Benjamin, c'est quoi le politiquement correct ? Une façon de voir la vie en rose ? Une utopie de surface ? Un filtre des apparences ?
Benjamin [inactive]

Greg, I might be wrong, but you seem to have written that in a very formal and complex language style, so please forgive me if I seem to have missed your point in some cases.

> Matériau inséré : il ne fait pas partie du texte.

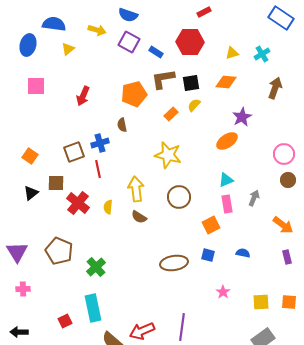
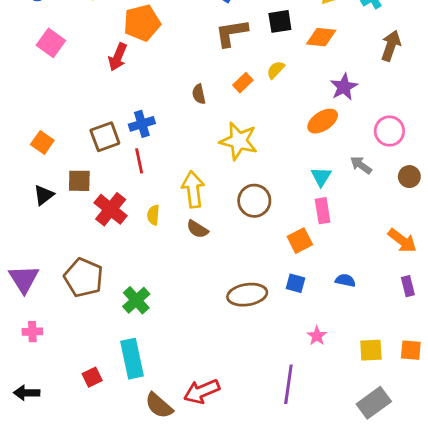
black square: (191, 83) -> (280, 21), moved
pink square: (36, 86) -> (51, 43), turned 36
orange pentagon: (134, 94) -> (142, 23), moved
brown semicircle: (122, 125) -> (199, 94), moved
pink circle: (284, 154) -> (389, 131), moved
cyan triangle: (226, 180) -> (321, 177), turned -35
gray arrow: (254, 198) -> (361, 165), moved, turned -77
purple line: (182, 327) -> (288, 384), moved

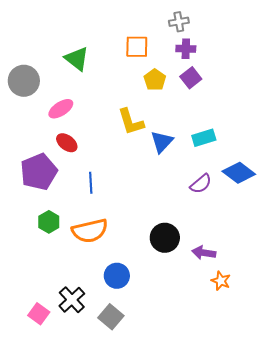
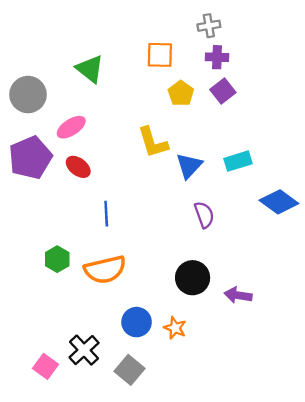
purple pentagon: (39, 172) -> (30, 158), moved
purple semicircle: (201, 184) -> (204, 215), moved, turned -70
orange star: (221, 281) -> (175, 328), moved

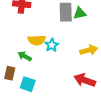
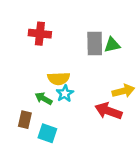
cyan star: (52, 45) -> (65, 93), moved
red arrow: (85, 80) -> (108, 111), moved

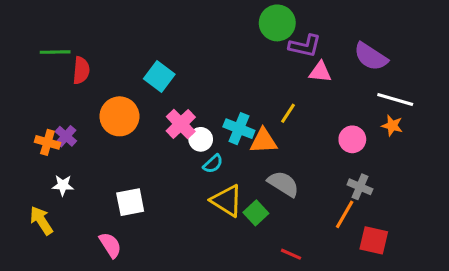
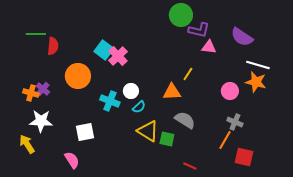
pink cross: (181, 124) -> (118, 56), moved
orange star: (392, 126) -> (256, 82), size x1.5
cyan cross: (239, 129) -> (110, 101), moved
white star: (63, 185) -> (41, 121), size x1.6
green square: (256, 213) -> (167, 139), turned -35

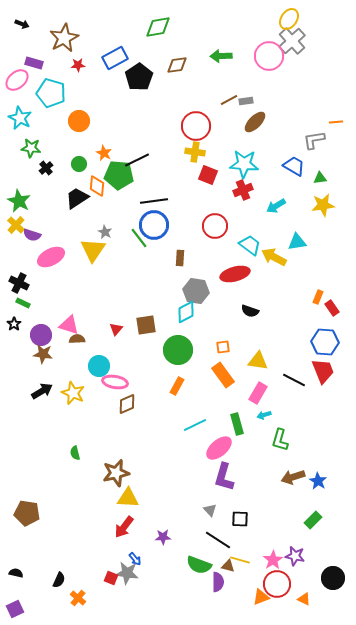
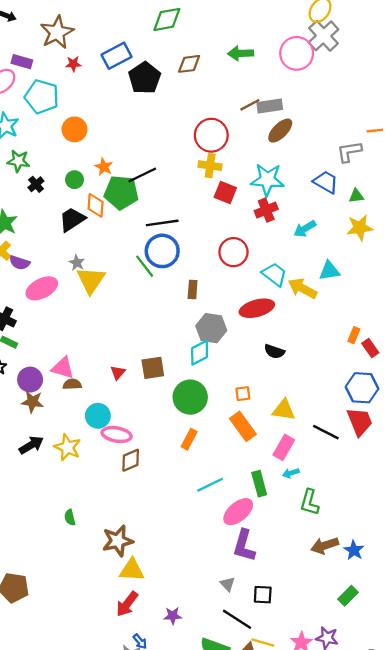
gray rectangle: (246, 101) -> (270, 106), size x1.5
gray star: (105, 232) -> (77, 263), moved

greg in noord-frankrijk wrote:
En aucun cas. À moins d'être partisan de l'abolition du droit de critiquer. Ou de vouloir faire de l'exercice de la critique un monopole réservé, ce qui reviendrait pratiquement à l'abolir. Dans ces conditions, se prévaloir de sa propre critique et ainsi se donner bonne conscience (prétendue absence de jugement de valeur, par exemple), tandis que celle d'autrui ne serait pas admissible, confine au sophisme. Condamner par avance les détracteurs à la posture du louangeur (ou au silence) et penser que ceux-ci se satisferont des bons mots auxquels leur procureurs voudront bien consentir, ça dépasse le vice de raisonnement.

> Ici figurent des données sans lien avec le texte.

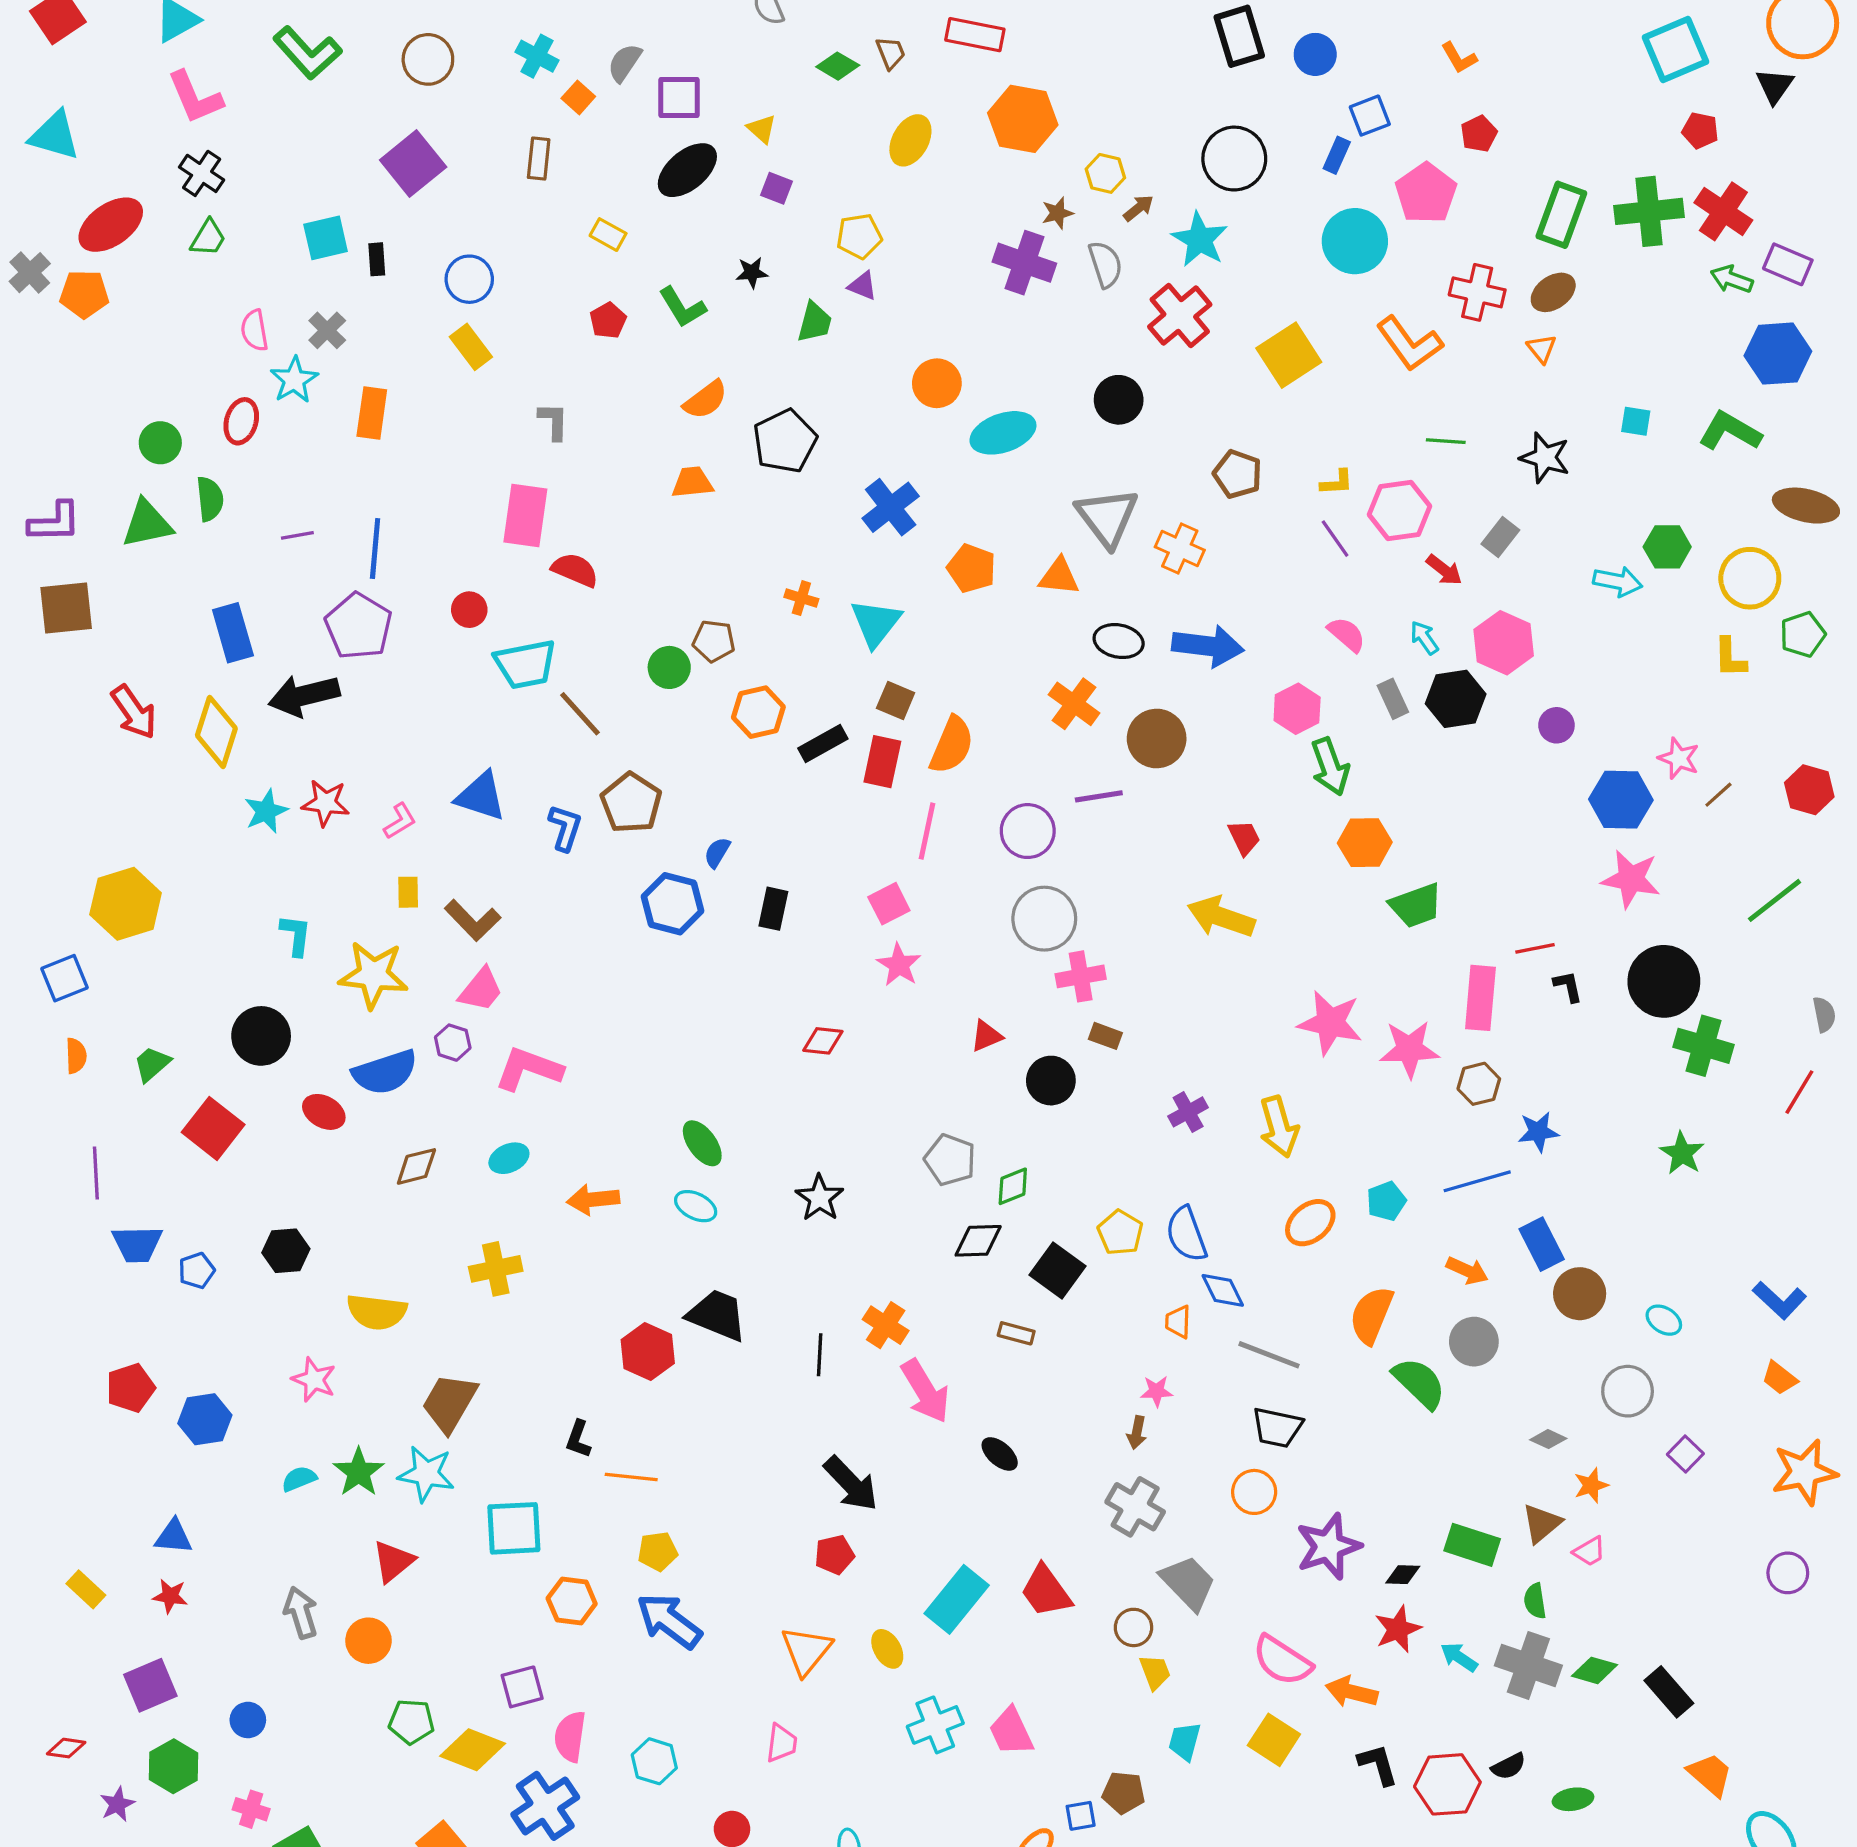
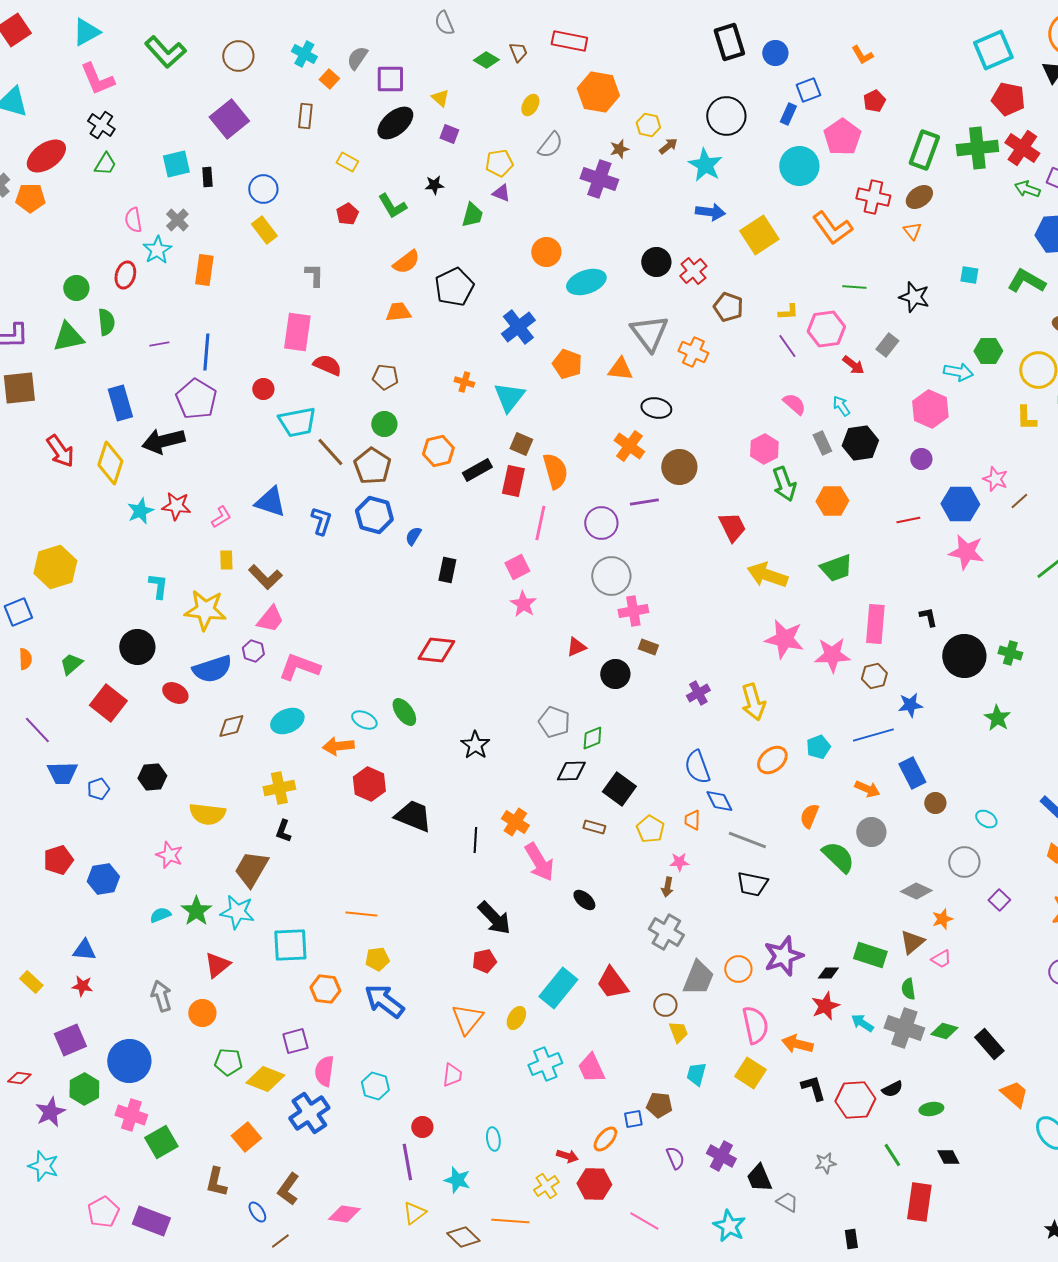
red pentagon: (1700, 130) -> (1008, 99), size x1.5
yellow ellipse: (910, 140) -> (530, 105), size x0.7
gray semicircle: (1105, 264) -> (550, 145), moved, turned 56
red cross: (1180, 316) -> (693, 271), moved, size x0.7
brown pentagon: (714, 641) -> (385, 377), moved
pink hexagon: (1504, 643) -> (930, 409), moved
blue arrow: (1208, 646) -> (710, 212), moved, size x0.7
orange semicircle: (952, 745) -> (555, 471), turned -39
brown pentagon: (631, 803) -> (372, 466), moved
red trapezoid: (1244, 838) -> (732, 527), size x1.4
orange hexagon: (1365, 843) -> (832, 501), moved
blue hexagon: (672, 904) -> (374, 515), moved
yellow arrow: (1221, 917) -> (767, 575), moved
red line: (1535, 948) -> (908, 520), moved
black circle: (1664, 981) -> (964, 656), moved
red diamond: (823, 1041) -> (436, 650), moved, size x1.5
green cross: (1704, 1046) -> (1010, 653), size x0.7
cyan ellipse: (509, 1158) -> (287, 721), size x1.4
purple line: (96, 1173) -> (37, 730), turned -40
cyan ellipse: (696, 1206) -> (364, 720), moved
yellow pentagon: (1120, 1233) -> (650, 829), moved
brown circle: (1580, 1294) -> (935, 803), size x0.7
orange semicircle: (1371, 1315) -> (809, 816), size x0.7
red hexagon: (648, 1352) -> (369, 784), moved
black L-shape: (578, 1439) -> (283, 831), moved
gray diamond: (1548, 1439) -> (916, 891), size x1.4
orange circle: (1254, 1492) -> (738, 969), moved
gray trapezoid: (1188, 1583) -> (698, 978), turned 66
yellow ellipse: (887, 1649) -> (516, 1018), turned 60
pink semicircle: (1282, 1660) -> (755, 1025), turned -135
blue circle: (248, 1720) -> (129, 1061), size x2.0
purple star: (117, 1804) -> (50, 1112), size x1.4
pink cross: (251, 1809) -> (131, 1115), size x1.4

I have nothing against making an informed criticism of something. However, this is not what you have done here. Not only have you disparaged the traditional cooking styles of one country, as far as I'm concerned you have by extension also denigrated 'traditional' British, Irish, German and Dutch food (and anywhere else with a similar style) — even though you know nothing about it. That's the cooking capabilities of 163 million people whom you are dismissing at an absolute minimum, not to mention former colonies where food styles may be similar. For me, that is tantamount to claiming that all Germans are Nazis, or making any other negative blanket generalisation with no rational basis.

Quote:
Comparaison n'est pas raison. Une blague raciste ne perd pas sa caractéristique intrinsèque dès lors que le narrateur change de couleur de peau. Ce qui change c'est qu'elle est intériorisée par ceux qu'elle vise à dégrader. Intériorisée ne veut pas dire acceptée : sa valeur peut être recyclée.

I'm applying this more to real life situations, rather than to what it may technically mean in a strictly philosophical sense. The other day at school, one of my friends of Indian descent described himself as a 'barbecued English person'. I actually thought it was quite funny, and it was fine because he made that joke about himself. But it would have been very different if I had said that about him — he might have been happy about it, but if he'd been offended by it then I could easily have been suspended from school.

Quote:
Benjamin, c'est quoi le politiquement correct ? Une façon de voir la vie en rose ? Une utopie de surface ? Un filtre des apparences ?

I see political correctness as trying to avoid offending people when it is not absolutely necessary. For example, I would not describe the government of the United States as having 'autism' (as you have repeatedly) as it is extremely offensive to autistic people. I also associate it strongly with the following attitude to life: if you leave me alone, I will leave you alone.
André in Zuid-Afrika

Gentlemen, you may continue this conversation at leisure by PM.

Thank you.
greg in noord-frankrijk

André in Zuid-Afrika wrote:
Gentlemen, you may continue this conversation at leisure by PM.

Thank you.


André, please forgive this *last* public reply to Benjamin. I'll keep it short.

Benjamin : je crois qu'en effet nous ne nous comprenons pas. Et je ne suis pas certain que l'incompréhension soit uniquement d'ordre linguistique. En tout cas tes arguments gagneraient à être déclinés sur un mode un peu moins affectif.